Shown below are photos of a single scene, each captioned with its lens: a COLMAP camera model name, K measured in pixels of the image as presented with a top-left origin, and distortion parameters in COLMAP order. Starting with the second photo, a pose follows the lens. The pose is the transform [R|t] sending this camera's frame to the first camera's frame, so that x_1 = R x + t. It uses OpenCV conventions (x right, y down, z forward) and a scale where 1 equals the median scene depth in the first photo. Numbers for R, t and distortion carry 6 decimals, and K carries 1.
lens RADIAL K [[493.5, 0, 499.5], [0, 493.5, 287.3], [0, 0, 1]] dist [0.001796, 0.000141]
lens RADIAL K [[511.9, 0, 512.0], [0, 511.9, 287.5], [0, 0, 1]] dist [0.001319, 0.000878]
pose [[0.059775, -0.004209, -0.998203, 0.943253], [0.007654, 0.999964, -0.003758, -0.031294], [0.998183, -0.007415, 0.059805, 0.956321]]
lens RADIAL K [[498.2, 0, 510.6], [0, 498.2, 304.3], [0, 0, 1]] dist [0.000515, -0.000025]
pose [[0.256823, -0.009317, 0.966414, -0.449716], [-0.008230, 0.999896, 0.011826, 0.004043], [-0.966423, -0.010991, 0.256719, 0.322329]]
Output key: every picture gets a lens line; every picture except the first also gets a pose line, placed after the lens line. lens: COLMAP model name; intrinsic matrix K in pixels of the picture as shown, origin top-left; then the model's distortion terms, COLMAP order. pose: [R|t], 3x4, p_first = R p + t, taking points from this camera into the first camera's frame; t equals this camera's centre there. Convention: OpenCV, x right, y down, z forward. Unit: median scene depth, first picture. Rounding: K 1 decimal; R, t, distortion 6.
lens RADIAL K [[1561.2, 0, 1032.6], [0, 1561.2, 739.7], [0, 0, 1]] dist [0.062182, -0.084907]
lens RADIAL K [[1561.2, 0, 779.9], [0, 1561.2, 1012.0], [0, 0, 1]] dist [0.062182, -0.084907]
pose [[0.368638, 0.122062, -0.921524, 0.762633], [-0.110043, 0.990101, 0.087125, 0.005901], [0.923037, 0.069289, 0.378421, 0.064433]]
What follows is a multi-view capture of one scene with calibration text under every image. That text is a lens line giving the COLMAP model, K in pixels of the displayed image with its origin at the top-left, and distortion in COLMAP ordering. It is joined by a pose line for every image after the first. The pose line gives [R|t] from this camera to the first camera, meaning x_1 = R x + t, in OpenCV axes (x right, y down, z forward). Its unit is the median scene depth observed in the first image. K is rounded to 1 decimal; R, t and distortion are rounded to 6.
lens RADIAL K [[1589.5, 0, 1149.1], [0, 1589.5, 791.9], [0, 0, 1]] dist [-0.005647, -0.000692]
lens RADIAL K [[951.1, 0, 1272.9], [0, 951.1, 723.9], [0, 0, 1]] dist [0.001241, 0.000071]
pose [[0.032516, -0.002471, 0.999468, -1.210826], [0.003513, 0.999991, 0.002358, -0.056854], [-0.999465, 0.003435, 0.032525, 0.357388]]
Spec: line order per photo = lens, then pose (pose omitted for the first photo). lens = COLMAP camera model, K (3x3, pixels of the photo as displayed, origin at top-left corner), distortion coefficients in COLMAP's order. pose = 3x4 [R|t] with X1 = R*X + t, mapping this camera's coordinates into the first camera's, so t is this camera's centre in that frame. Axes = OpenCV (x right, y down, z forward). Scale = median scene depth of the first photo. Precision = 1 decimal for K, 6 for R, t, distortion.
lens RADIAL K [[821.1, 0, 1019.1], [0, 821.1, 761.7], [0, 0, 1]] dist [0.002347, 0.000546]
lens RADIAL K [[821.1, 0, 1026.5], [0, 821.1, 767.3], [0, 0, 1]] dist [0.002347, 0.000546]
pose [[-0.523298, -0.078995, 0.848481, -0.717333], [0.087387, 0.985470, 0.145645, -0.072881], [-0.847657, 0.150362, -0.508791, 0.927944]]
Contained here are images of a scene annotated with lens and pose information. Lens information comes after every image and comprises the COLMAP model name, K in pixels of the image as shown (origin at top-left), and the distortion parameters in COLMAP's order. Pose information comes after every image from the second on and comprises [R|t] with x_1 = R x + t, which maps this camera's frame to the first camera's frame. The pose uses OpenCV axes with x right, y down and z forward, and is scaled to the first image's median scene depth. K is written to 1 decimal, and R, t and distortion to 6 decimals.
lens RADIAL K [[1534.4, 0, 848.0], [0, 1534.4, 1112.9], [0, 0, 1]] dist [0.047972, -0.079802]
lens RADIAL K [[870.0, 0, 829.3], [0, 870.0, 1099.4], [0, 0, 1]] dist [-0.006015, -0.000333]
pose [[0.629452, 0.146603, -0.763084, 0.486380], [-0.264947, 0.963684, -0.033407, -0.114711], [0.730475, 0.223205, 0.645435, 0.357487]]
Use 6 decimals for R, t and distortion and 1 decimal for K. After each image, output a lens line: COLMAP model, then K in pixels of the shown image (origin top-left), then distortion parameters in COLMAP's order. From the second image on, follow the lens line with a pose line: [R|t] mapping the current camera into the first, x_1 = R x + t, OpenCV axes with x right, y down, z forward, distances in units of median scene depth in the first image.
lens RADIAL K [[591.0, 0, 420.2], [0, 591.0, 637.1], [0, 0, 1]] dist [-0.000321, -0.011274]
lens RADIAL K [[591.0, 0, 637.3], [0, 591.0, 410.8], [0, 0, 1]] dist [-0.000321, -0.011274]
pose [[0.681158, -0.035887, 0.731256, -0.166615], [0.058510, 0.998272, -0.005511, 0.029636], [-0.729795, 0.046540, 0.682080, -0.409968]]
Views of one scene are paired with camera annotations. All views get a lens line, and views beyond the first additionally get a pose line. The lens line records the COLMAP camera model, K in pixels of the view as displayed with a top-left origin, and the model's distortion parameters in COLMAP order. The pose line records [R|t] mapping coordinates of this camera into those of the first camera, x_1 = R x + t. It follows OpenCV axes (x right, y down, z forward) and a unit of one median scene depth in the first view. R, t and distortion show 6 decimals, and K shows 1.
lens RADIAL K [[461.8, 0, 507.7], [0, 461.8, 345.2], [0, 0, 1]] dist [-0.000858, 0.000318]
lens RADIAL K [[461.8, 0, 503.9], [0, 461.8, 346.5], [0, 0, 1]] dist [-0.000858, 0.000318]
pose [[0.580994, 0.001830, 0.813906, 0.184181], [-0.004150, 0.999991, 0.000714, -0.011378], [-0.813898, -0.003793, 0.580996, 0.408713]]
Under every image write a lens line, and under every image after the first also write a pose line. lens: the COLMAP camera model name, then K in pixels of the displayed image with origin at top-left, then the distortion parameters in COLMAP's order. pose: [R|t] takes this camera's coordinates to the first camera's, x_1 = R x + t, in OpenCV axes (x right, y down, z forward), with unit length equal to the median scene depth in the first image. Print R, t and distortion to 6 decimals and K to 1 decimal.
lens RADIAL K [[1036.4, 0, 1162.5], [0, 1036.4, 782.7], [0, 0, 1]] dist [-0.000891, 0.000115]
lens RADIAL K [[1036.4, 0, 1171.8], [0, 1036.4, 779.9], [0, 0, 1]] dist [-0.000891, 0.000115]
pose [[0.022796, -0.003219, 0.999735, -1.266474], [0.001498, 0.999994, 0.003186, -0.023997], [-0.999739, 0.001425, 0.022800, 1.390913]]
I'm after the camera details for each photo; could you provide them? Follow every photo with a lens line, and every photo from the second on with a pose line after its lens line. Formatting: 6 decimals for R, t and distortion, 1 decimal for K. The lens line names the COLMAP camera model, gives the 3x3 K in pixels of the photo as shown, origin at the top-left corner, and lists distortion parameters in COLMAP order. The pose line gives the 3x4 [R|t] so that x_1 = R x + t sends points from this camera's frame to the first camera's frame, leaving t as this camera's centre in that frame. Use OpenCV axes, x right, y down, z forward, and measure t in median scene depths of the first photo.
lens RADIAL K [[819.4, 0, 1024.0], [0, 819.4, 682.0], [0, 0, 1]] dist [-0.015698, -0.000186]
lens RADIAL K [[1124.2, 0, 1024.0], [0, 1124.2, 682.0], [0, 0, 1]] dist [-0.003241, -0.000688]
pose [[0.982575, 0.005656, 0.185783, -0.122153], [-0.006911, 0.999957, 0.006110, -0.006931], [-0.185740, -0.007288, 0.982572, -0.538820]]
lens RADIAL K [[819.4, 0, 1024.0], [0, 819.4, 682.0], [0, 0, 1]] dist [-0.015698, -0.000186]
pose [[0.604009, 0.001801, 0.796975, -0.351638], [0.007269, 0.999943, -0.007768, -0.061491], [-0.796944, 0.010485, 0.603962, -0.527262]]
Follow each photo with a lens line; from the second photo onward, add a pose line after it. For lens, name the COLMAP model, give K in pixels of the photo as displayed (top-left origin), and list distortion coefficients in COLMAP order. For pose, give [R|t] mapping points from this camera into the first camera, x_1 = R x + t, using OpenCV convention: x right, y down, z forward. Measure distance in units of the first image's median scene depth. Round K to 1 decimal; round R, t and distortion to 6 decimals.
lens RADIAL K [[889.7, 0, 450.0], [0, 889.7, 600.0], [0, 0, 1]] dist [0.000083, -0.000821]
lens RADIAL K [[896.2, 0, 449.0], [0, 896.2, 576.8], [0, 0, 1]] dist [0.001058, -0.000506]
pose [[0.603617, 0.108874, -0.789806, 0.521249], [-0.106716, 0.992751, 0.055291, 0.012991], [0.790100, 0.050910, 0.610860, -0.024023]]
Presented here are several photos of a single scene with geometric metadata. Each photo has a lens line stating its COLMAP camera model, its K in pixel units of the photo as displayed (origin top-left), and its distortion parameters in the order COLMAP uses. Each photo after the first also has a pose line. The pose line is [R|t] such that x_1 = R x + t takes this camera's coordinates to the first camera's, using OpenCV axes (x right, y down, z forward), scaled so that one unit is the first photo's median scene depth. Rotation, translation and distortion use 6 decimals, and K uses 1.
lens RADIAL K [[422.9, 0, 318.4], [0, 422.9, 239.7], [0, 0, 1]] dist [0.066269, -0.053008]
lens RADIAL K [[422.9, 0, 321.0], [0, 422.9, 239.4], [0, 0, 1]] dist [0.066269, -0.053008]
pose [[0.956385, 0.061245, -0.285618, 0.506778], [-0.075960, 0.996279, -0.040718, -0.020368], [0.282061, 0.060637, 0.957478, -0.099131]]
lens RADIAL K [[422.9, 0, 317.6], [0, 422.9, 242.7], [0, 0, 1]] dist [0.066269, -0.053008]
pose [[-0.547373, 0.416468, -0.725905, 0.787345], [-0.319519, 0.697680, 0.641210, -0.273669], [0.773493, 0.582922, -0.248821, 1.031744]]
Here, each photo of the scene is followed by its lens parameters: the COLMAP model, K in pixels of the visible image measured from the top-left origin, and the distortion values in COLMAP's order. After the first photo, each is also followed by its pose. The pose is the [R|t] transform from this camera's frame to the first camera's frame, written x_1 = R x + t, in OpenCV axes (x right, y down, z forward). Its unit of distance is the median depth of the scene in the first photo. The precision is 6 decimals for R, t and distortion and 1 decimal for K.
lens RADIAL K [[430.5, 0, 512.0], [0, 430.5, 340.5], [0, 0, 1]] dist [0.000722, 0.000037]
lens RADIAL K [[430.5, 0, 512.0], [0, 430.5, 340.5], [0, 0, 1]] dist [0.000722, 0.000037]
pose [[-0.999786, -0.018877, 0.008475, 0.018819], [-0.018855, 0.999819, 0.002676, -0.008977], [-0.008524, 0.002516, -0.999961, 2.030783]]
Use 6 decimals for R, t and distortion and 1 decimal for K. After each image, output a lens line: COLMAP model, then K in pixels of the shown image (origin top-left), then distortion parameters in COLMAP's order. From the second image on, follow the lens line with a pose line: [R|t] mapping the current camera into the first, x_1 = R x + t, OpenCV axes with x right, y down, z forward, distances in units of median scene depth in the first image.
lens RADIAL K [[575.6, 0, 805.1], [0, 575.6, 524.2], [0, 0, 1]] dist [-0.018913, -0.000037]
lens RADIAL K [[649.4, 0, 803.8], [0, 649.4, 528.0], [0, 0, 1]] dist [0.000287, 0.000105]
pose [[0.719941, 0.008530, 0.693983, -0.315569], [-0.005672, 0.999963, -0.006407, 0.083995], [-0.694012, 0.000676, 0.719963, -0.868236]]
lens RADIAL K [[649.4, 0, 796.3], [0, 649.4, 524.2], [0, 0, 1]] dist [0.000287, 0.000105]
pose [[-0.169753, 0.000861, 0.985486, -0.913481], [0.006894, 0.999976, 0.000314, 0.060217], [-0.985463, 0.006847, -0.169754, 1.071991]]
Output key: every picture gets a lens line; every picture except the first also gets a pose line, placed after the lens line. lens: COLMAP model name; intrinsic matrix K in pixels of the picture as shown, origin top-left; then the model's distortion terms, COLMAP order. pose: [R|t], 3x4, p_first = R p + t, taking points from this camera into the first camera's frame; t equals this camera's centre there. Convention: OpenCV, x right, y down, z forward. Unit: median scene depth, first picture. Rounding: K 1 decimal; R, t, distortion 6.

══════

## REQUIRED ACTION
Set down exactly, line for line, the part of the items above that opens with the line containing "Under every image write" and closes with the line containing "0.001425, 0.022800, 1.390913]]", both of those lines included.

## ANSWER BOX
Under every image write a lens line, and under every image after the first also write a pose line. lens: the COLMAP camera model name, then K in pixels of the displayed image with origin at top-left, then the distortion parameters in COLMAP's order. pose: [R|t] takes this camera's coordinates to the first camera's, x_1 = R x + t, in OpenCV axes (x right, y down, z forward), with unit length equal to the median scene depth in the first image. Print R, t and distortion to 6 decimals and K to 1 decimal.
lens RADIAL K [[1036.4, 0, 1162.5], [0, 1036.4, 782.7], [0, 0, 1]] dist [-0.000891, 0.000115]
lens RADIAL K [[1036.4, 0, 1171.8], [0, 1036.4, 779.9], [0, 0, 1]] dist [-0.000891, 0.000115]
pose [[0.022796, -0.003219, 0.999735, -1.266474], [0.001498, 0.999994, 0.003186, -0.023997], [-0.999739, 0.001425, 0.022800, 1.390913]]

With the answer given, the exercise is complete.